Newag didn’t respond to inquiries seeking comment. In a previous statement, Newag had denied the software subterfuge, arguing its code was “clean” and that SPS ginned up a “conspiracy theory for the media” to avoid paying contract penalties.
With minutes to spare under the railway’s deadline, the hackers came up with programmatic workarounds that brought the locomotives back to life.
“In a true MacGyver-like fashion, the boys succeeded,” said Mieczkowska, adding that they finished the job with 43 minutes left in the time allotted by SPS’s contract with the railway. “I was crying.”
Dragon Sector presented their findings to fellow hackers earlier this year at the annual Chaos Communication Congress in Germany. Although their presentation was full of technical findings—“We reverse-engineered based on traffic dumps and a Windows DLL”—it drew chuckles from a sympathetic audience who understood it took a group of techies to fix a European railway.
There have also been unspecific threats of legal action by Newag, the hackers said. Experts fear that could increase the stakes for hackers who use their skills to further the public interest.
“There’s a passionate and talented community of security researchers that has long viewed good-faith security research as a means of helping society, and helping to secure these digital systems that we increasingly rely on,” said Harley Geiger, a Washington-based lawyer and founder of the Security Research Legal Defense Fund, whose first grant helped Dragon Sector. “I think that, for many of them, they do it because they view it as the right thing to do.”

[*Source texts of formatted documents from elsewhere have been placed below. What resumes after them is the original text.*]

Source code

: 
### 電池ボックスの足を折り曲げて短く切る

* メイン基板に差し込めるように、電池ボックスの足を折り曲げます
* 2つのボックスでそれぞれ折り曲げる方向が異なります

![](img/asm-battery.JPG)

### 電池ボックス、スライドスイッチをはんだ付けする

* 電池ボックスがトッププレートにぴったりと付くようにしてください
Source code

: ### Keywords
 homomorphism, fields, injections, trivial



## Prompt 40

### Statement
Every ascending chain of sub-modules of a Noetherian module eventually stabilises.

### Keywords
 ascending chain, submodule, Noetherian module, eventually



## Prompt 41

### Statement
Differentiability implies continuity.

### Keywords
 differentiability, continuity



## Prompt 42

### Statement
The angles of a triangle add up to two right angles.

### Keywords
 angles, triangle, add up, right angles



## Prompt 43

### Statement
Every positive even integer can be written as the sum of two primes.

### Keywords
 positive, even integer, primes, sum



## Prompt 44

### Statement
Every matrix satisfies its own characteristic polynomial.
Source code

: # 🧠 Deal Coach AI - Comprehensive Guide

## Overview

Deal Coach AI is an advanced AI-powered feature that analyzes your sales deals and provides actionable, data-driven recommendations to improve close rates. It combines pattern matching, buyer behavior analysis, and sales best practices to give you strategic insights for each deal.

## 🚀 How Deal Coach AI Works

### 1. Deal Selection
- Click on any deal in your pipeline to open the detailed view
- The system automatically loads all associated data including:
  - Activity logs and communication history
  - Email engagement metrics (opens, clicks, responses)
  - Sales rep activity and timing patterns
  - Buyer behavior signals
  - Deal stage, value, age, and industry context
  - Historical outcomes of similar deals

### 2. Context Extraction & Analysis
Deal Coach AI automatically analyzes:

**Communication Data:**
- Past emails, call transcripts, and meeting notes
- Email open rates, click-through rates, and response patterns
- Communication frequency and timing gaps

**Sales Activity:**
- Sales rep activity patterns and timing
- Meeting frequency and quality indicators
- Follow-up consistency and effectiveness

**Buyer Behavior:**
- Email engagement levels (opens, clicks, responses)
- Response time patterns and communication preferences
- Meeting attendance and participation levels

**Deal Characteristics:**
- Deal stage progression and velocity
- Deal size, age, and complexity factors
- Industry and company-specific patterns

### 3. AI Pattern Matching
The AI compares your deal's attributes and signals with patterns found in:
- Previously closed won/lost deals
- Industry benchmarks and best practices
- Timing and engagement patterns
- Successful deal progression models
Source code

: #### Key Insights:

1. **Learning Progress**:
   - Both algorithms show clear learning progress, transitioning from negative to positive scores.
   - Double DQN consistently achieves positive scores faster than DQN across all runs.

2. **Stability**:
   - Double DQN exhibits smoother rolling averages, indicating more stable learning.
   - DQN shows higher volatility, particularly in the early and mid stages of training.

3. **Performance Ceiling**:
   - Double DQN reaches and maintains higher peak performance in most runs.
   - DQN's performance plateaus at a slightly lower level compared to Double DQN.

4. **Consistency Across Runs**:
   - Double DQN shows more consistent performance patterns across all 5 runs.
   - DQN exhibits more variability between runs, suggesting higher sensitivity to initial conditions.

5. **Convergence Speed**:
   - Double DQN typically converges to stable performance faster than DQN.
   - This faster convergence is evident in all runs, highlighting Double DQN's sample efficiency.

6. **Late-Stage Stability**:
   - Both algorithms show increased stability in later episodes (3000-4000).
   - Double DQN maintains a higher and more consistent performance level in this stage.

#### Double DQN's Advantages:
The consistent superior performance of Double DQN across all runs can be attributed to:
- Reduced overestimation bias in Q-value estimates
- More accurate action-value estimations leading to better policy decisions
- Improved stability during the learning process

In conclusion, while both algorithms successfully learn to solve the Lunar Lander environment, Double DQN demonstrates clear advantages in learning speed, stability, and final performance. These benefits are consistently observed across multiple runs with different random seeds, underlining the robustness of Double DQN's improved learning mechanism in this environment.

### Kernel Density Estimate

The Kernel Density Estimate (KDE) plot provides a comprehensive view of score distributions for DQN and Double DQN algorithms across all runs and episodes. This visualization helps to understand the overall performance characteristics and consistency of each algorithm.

Then there was trying to get Polish authorities on board. “They were not techies, but they understood the case. They just did nothing about it. That is what upsets me,” said Micha? “Redford” Kowalczyk, one of the hackers, about the group’s meeting with officials from Poland’s Internal Security Agency. “It took them exactly one year to take any action.”
The security agency declined to comment.
Meanwhile, at least, most of the trains in Poland are running again.
“Newag makes good trains. It is not our intention to drive the company into the ground. It is about consequences: identifying those responsible and removing them from the company, said Sergiusz Bazanski, who goes by “q3k.”
“What they did was brazen,” Kowalczyk added. “We are hoping for new legal regulations so that this never happens again.”